- _What this task involves_
Reproduce each of the following items word for word, with no changes to any line.

>> START Given information

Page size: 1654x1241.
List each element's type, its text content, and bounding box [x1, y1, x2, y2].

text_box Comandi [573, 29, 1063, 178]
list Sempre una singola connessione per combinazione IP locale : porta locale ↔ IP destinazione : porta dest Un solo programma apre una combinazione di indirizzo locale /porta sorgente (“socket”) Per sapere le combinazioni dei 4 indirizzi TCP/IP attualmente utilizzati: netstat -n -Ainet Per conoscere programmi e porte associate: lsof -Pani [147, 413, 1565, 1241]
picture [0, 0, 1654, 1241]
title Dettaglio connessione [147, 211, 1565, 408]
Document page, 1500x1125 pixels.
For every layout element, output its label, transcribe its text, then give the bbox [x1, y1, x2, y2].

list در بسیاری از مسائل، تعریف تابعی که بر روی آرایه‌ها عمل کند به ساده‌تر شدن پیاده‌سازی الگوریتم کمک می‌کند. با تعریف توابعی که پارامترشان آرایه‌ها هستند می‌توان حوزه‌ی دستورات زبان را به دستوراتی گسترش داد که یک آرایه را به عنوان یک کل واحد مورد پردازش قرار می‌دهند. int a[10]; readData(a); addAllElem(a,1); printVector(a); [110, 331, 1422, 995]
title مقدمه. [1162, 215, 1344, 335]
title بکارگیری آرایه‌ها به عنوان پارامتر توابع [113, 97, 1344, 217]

>> END Given information

- _Response to the exercise_
Page size: 1654x1241.
List each element's type, its text content, and bounding box [x1, y1, x2, y2].

text_box Comandi [573, 29, 1063, 178]
list Sempre una singola connessione per combinazione IP locale : porta locale ↔ IP destinazione : porta dest Un solo programma apre una combinazione di indirizzo locale /porta sorgente (“socket”) Per sapere le combinazioni dei 4 indirizzi TCP/IP attualmente utilizzati: netstat -n -Ainet Per conoscere programmi e porte associate: lsof -Pani [147, 413, 1565, 1241]
picture [0, 0, 1654, 1241]
title Dettaglio connessione [147, 211, 1565, 408]
Document page, 1500x1125 pixels.
For every layout element, output its label, transcribe its text, then give the bbox [x1, y1, x2, y2].

list در بسیاری از مسائل، تعریف تابعی که بر روی آرایه‌ها عمل کند به ساده‌تر شدن پیاده‌سازی الگوریتم کمک می‌کند. با تعریف توابعی که پارامترشان آرایه‌ها هستند می‌توان حوزه‌ی دستورات زبان را به دستوراتی گسترش داد که یک آرایه را به عنوان یک کل واحد مورد پردازش قرار می‌دهند. int a[10]; readData(a); addAllElem(a,1); printVector(a); [110, 331, 1422, 995]
title مقدمه. [1162, 215, 1344, 335]
title بکارگیری آرایه‌ها به عنوان پارامتر توابع [113, 97, 1344, 217]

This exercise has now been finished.